Vim is great because it's everywhere - if you know Vim/vi then you've got an editor on most Unix systems you can use.

Yes, this is like saying that Javascript is the best programming language that runs in the browser. While it's true, it tells us nothing about the quality of Javascript's design (or lack thereof in many aspects).

I would argue against using Vim to preach the Unix philosophy for non-believers. It could backfire, and rightly so.

Vim gets a special pass because it's a fascinating part of computer history. But if it was invented today, nobody would be insane enough to use it.

Really, users should not have to try hard to understand a piece of software. We understand today that it's the software that has to try hard to understand its users.

The Unix philosophy is great though! But it is about having simple core concepts that you can combine ad nauseam. Your paragraphs on pipes is a much better illustration of it!

 

Not a bad point, but I think you're a little mean to call the most popular editor for sysadmins/devops a 'part of computer history'. It's still pretty popular for web developers.
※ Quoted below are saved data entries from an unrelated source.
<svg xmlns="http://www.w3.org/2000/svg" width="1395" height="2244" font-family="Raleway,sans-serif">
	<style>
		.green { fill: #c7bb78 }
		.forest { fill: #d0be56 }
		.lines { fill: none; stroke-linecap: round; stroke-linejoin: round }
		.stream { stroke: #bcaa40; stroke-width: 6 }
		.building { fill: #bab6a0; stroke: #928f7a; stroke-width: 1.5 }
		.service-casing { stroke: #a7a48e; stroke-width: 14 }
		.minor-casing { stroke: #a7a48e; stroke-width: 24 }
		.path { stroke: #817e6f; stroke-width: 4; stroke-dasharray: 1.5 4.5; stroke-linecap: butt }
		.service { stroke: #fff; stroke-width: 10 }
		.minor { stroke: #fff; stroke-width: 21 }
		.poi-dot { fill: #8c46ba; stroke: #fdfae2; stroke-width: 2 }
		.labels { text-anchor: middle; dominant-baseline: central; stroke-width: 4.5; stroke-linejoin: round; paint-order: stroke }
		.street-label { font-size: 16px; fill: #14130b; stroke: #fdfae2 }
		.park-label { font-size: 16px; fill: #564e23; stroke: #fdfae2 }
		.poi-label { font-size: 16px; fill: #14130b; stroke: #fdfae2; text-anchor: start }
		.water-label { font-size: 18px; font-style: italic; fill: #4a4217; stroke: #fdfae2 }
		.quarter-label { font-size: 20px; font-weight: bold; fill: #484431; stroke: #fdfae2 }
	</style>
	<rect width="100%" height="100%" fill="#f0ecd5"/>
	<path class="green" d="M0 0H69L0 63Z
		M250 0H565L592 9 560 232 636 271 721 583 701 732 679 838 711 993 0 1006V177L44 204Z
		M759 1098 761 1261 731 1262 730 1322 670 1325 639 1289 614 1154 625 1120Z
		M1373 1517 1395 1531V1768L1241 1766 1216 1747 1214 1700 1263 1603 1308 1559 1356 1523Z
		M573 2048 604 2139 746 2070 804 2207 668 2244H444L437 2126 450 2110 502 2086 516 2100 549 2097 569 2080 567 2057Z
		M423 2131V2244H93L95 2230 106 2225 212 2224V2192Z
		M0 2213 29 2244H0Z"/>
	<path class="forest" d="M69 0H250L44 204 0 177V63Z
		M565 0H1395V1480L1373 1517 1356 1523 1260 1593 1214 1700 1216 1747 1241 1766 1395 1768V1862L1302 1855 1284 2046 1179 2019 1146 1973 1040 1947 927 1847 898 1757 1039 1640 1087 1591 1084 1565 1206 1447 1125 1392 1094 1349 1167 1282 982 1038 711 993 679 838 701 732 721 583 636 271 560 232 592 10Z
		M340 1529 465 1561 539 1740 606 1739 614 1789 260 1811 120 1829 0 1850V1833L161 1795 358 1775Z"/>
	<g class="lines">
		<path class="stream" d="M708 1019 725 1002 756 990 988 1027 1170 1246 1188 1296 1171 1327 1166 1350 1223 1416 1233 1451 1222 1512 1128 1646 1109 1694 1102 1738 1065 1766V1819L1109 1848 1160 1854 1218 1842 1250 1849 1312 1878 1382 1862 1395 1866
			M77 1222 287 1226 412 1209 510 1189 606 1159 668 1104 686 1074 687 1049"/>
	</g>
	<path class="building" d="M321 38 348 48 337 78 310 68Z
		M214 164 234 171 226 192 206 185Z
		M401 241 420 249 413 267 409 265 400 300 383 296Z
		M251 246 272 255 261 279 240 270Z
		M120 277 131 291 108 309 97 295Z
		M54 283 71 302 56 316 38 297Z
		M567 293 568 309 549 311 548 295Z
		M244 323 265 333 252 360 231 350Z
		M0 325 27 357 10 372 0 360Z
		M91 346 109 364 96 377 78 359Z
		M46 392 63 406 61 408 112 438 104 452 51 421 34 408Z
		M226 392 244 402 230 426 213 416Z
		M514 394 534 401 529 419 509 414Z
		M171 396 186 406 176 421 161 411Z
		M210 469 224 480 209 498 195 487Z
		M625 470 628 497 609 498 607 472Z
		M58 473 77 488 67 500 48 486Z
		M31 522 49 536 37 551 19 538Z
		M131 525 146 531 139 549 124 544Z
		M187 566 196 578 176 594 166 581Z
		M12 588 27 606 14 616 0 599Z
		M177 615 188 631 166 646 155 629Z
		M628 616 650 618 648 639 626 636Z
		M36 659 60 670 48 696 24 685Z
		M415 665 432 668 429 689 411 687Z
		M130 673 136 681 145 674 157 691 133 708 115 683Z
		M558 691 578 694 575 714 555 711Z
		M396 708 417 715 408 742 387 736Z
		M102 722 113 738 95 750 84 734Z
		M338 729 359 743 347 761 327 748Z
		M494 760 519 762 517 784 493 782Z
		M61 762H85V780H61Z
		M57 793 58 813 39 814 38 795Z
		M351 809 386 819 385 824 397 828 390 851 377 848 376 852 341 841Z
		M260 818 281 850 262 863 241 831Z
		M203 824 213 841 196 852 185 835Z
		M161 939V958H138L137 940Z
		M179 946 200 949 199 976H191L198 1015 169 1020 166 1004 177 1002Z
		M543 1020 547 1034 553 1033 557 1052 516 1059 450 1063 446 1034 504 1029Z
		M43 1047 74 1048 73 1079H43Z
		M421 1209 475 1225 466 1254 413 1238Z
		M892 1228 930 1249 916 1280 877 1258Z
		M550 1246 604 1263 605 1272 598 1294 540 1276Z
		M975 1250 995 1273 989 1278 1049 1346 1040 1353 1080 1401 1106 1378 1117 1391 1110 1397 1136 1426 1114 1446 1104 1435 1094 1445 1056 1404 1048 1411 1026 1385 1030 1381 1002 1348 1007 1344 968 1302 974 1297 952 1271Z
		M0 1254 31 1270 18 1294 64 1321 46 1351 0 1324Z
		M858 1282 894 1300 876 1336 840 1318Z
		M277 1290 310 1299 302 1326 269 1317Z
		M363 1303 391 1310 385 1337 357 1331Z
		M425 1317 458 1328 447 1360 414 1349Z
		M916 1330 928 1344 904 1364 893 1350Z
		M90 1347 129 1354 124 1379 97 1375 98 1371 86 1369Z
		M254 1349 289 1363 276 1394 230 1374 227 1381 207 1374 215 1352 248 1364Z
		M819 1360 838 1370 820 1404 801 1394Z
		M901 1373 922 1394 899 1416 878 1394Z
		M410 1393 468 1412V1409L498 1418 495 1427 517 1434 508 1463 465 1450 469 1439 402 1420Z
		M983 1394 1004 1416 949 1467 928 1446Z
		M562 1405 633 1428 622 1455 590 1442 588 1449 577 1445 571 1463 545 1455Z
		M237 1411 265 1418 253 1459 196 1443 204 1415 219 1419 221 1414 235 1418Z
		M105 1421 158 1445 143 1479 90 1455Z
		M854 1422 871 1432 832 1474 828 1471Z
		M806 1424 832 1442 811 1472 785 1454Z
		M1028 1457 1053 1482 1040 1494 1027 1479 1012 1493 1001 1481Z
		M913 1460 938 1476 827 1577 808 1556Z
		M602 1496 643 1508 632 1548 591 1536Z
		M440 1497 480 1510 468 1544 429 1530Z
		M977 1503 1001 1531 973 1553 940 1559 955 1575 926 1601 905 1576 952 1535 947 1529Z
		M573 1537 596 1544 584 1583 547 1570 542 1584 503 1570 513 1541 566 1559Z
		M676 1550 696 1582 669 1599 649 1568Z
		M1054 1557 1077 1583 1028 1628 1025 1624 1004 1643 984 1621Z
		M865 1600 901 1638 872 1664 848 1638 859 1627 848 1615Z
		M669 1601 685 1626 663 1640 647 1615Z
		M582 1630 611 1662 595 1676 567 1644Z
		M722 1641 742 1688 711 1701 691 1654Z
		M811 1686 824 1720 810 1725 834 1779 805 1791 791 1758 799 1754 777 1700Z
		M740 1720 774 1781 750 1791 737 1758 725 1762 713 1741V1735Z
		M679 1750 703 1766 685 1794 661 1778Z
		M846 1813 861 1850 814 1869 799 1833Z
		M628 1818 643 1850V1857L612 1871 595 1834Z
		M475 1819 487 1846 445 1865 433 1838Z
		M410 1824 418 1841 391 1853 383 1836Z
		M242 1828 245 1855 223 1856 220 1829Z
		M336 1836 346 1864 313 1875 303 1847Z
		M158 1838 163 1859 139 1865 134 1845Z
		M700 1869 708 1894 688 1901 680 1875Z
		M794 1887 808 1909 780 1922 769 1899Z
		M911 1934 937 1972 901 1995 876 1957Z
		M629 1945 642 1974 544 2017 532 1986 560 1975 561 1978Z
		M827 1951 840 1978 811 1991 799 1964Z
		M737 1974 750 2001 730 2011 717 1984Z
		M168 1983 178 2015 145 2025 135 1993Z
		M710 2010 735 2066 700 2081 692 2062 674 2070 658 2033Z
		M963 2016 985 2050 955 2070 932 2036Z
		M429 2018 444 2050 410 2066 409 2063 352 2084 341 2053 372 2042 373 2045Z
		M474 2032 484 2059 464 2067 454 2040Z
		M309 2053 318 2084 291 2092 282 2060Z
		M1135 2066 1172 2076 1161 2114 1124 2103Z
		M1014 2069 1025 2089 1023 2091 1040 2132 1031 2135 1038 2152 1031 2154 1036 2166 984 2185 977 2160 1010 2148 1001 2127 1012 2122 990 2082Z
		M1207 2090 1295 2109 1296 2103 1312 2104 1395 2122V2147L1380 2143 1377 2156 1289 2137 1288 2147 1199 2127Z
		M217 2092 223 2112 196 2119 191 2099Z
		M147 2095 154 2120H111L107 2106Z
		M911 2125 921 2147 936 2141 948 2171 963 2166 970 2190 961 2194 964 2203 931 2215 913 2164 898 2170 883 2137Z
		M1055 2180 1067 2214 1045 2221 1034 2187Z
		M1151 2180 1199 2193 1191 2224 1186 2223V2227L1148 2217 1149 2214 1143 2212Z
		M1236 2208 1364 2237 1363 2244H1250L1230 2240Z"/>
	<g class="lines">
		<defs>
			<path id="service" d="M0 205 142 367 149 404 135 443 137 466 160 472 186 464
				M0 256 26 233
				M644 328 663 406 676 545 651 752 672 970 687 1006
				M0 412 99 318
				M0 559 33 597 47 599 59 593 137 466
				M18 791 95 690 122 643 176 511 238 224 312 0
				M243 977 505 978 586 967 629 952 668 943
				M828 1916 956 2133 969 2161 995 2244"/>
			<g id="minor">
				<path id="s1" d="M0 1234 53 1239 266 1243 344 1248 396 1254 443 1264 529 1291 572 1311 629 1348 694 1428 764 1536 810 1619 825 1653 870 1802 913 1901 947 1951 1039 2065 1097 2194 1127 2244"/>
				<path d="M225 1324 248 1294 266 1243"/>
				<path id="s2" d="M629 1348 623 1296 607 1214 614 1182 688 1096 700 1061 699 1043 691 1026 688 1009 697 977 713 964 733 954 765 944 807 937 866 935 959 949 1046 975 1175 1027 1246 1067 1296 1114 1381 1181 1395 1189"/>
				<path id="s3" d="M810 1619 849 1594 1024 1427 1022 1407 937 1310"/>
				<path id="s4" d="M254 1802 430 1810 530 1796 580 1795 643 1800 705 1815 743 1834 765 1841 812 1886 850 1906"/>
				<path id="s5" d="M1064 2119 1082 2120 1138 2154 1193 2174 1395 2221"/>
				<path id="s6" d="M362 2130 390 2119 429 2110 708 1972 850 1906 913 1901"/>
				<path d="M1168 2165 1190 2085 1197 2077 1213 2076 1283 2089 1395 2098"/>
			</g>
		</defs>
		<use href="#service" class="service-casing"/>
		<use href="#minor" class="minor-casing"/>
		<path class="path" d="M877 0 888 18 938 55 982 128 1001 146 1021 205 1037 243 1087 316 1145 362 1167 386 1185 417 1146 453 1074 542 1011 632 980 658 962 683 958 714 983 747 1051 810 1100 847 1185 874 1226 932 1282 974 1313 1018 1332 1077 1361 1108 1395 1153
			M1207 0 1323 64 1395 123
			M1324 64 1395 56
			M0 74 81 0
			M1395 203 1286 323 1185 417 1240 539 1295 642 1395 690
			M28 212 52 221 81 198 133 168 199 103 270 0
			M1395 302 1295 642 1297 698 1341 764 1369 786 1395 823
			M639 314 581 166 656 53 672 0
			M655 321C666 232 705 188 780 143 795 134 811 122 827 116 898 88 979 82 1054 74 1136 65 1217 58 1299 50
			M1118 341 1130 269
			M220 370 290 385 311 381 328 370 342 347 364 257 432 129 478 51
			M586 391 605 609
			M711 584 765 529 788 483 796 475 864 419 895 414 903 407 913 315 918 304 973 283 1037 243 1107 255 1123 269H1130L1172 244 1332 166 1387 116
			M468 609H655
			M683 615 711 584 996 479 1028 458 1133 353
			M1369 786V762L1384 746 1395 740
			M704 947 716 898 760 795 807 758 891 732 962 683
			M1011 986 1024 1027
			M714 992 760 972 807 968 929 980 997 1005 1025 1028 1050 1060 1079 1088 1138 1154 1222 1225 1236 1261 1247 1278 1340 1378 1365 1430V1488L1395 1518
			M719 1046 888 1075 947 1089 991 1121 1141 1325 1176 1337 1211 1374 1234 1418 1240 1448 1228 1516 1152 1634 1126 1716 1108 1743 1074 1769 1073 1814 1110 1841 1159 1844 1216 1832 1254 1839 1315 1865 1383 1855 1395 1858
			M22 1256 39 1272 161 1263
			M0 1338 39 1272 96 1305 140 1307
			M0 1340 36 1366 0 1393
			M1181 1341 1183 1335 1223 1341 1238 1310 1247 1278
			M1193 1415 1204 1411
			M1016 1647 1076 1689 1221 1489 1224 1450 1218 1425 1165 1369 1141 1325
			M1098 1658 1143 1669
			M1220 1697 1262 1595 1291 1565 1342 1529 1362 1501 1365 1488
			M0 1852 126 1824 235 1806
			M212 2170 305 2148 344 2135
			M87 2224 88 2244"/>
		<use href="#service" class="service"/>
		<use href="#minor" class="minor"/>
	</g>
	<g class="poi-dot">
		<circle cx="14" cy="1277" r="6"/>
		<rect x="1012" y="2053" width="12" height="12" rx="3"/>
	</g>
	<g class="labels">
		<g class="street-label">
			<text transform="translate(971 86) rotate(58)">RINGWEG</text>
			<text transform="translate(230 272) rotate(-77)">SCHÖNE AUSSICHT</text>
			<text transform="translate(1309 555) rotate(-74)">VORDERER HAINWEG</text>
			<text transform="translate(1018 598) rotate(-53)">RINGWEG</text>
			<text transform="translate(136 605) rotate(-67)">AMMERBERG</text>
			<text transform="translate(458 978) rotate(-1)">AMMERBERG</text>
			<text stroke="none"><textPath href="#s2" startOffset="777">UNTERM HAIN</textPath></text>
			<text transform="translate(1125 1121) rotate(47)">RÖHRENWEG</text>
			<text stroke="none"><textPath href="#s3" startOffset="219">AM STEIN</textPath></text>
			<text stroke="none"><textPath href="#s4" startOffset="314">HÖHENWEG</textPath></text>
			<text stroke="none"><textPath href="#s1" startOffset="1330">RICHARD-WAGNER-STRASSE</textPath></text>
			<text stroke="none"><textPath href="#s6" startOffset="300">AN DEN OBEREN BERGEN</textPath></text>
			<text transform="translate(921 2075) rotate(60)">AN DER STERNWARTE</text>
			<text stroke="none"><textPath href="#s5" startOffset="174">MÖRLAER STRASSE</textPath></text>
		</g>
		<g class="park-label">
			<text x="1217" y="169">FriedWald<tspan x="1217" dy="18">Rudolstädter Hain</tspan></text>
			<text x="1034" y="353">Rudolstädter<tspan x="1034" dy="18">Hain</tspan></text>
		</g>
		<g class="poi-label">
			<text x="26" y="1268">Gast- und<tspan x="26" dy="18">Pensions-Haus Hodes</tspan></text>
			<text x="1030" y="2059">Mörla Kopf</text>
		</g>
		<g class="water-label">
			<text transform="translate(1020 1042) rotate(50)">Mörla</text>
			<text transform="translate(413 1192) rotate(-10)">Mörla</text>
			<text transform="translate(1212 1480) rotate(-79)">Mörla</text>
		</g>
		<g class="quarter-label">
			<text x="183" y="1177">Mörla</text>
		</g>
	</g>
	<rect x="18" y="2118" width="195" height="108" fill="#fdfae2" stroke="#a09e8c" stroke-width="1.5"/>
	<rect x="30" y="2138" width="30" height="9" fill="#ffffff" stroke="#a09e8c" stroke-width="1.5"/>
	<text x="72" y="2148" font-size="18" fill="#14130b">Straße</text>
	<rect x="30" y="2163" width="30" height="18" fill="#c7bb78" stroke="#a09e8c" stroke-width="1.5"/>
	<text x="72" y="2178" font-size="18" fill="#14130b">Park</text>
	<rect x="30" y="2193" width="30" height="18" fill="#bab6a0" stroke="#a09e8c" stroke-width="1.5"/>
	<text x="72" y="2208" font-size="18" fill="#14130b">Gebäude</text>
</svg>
So... I lay down a challenge to you: can you name another editor which has a similar command to call out to the shell and replace the current buffer/file with the contents? i.e. I can extend the editor using external programs.

 

I have various ways to do that in Jetbrains IntelliJ, like this one
jetbrains.com/help/idea/settings-t...

Reading again my comment, it's true that my tone was a bit mean. I used vim a lot and found it fascinating. I think we have better tools now, but that's not vim's fault, that's progress.

 

If you are interested about Vim's history, this link is your friend.

Good writing BTW

 

That's a nice piece - thanks. Just read his piece on Lisp which I thought was very well put together.

 

[...] which I thought was very well put together.

Why ?

Since you ask...

  • good entry point; starts with xkcd jokes and moves from there.
  • three good and relevant headings - McCarthy's origination, the AI boom (and winter), and Scheme and SICP. They felt natural, and ran on from each other well.
  • well referenced and researched - above and beyond most articles

I see, I thought you refer to put together with the Vim's link, my bad english background ! That was I asked you, but thanks for your response, I'm going to read the Lisp's link... and of course, I'm agree with "well referenced and researched"

 

It sounds like what you really want is acme, not vi.

 

Yup, acme is the ... well, it's the acme of this idea. My only personal issue with it is the mouse, but that's probably practice.

 
 
 

cat cake

Hmmm... never realized that cat takes more time!

That said, where he goes:

$ time grep bob /usr/share/dict/words > /dev/null

real    0m0.005s
user    0m0.002s
sys     0m0.002s

I prefer:

time grep bob < /usr/share/dict/words > /dev/null

real    0m0.005s
user    0m0.002s
sys     0m0.002s

But I'm not sure why. It's either because I don't have to remember where to put the file argument to grep. Or because it's my go-to 'save a cat' today technique. Or because I'm pretentious.

 

</usr/share/dict/words> is the most frightening closing tag I think I've ever seen.

 

I think the most important part of living up to the Unix philosophy is abiding by the core tenet: text is the universal interface.

 

Looks nice in my blogsite. Or in short, simply show off.

 

aaaaaand this is why people who know shell and powershell ALWAYS win at code golf. This is also why shell and powershell should ALWAYS be barred from use in games of code golf. The end. :D :P

 

This was a great read for my morning commute! I didn’t get a chance to try the %! Shuf command (on mobile), what does it do?